▸ **Problem to solve**:
For this exercise, retype the lines from the one that holds "Х Патрубок СВНП 114х5-1500 Батлер: 3 -> 2" through the one that holds "Building under Construction: 127000000" in the records below, both included, exactly and without pictures.

The data: Begin

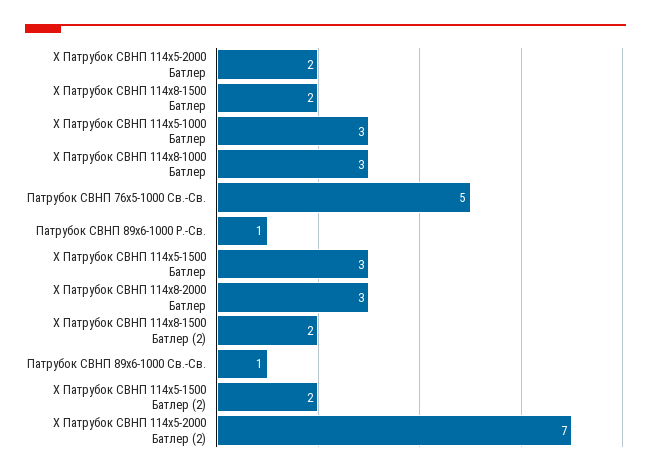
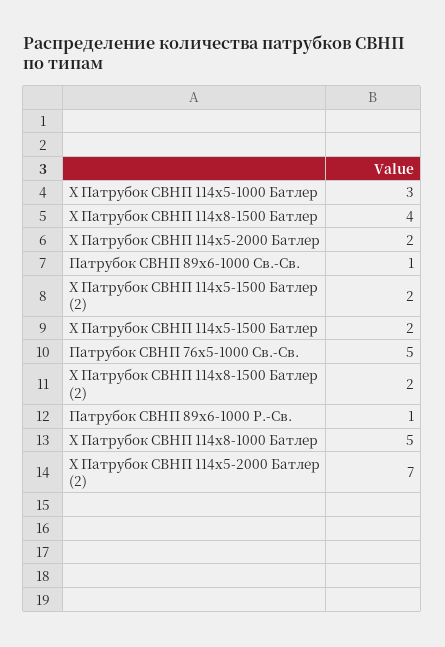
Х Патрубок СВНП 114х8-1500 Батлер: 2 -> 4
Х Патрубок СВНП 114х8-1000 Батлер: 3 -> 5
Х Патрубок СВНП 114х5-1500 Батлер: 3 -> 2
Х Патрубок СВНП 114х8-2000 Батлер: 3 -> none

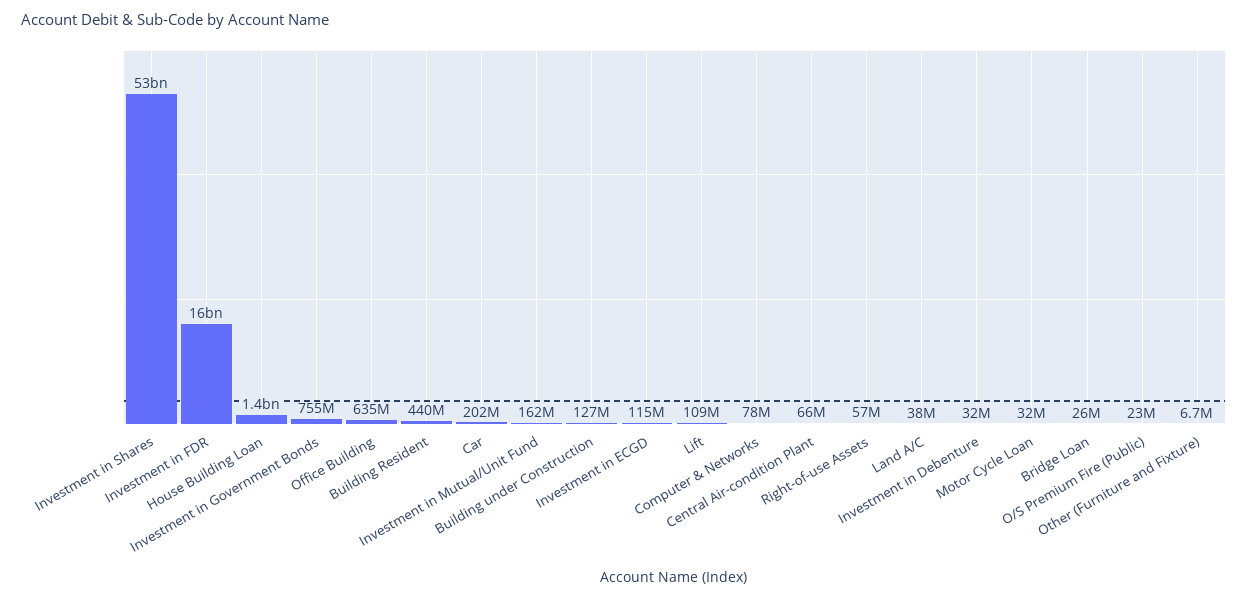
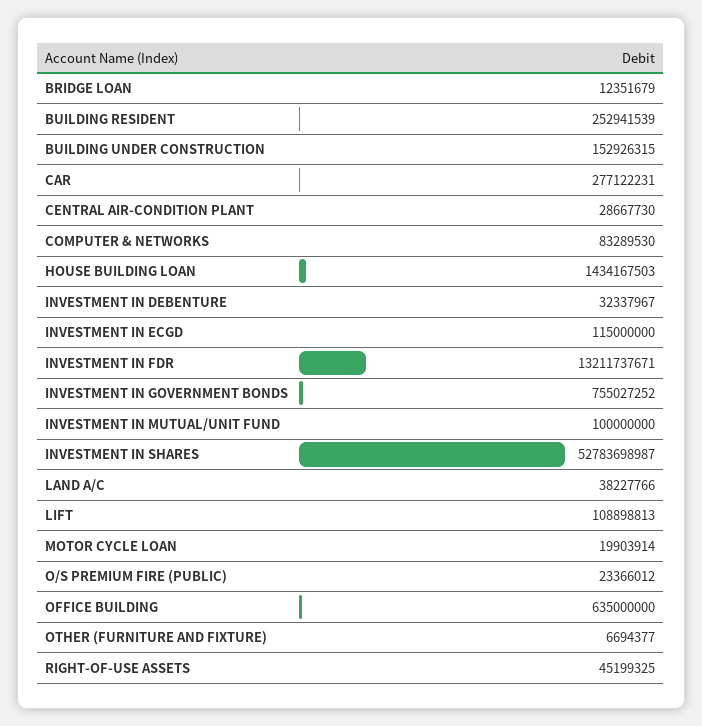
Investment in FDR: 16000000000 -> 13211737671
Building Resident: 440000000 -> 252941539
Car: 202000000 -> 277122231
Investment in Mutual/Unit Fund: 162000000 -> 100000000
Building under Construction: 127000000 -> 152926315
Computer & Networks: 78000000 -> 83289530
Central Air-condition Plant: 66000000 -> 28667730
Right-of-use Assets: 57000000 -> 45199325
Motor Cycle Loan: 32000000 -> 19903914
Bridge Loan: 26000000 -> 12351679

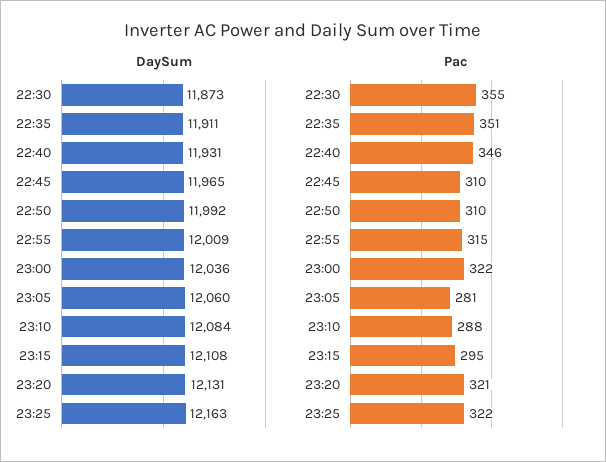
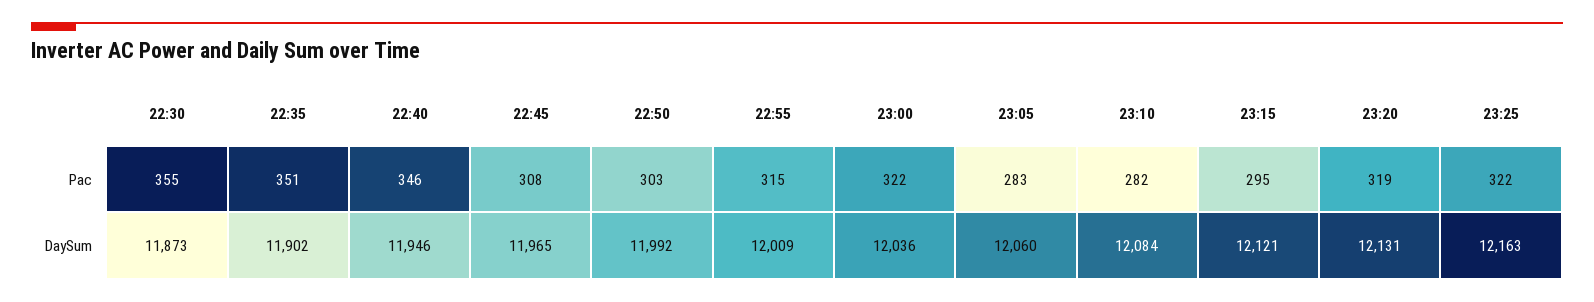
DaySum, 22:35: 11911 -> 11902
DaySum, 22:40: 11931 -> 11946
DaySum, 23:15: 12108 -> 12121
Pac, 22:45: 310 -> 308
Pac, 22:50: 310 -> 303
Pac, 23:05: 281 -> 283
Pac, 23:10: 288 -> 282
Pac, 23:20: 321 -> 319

The data: End

▸ **Result of the task**:
Х Патрубок СВНП 114х5-1500 Батлер: 3 -> 2
Х Патрубок СВНП 114х8-2000 Батлер: 3 -> none

Investment in FDR: 16000000000 -> 13211737671
Building Resident: 440000000 -> 252941539
Car: 202000000 -> 277122231
Investment in Mutual/Unit Fund: 162000000 -> 100000000
Building under Construction: 127000000 -> 152926315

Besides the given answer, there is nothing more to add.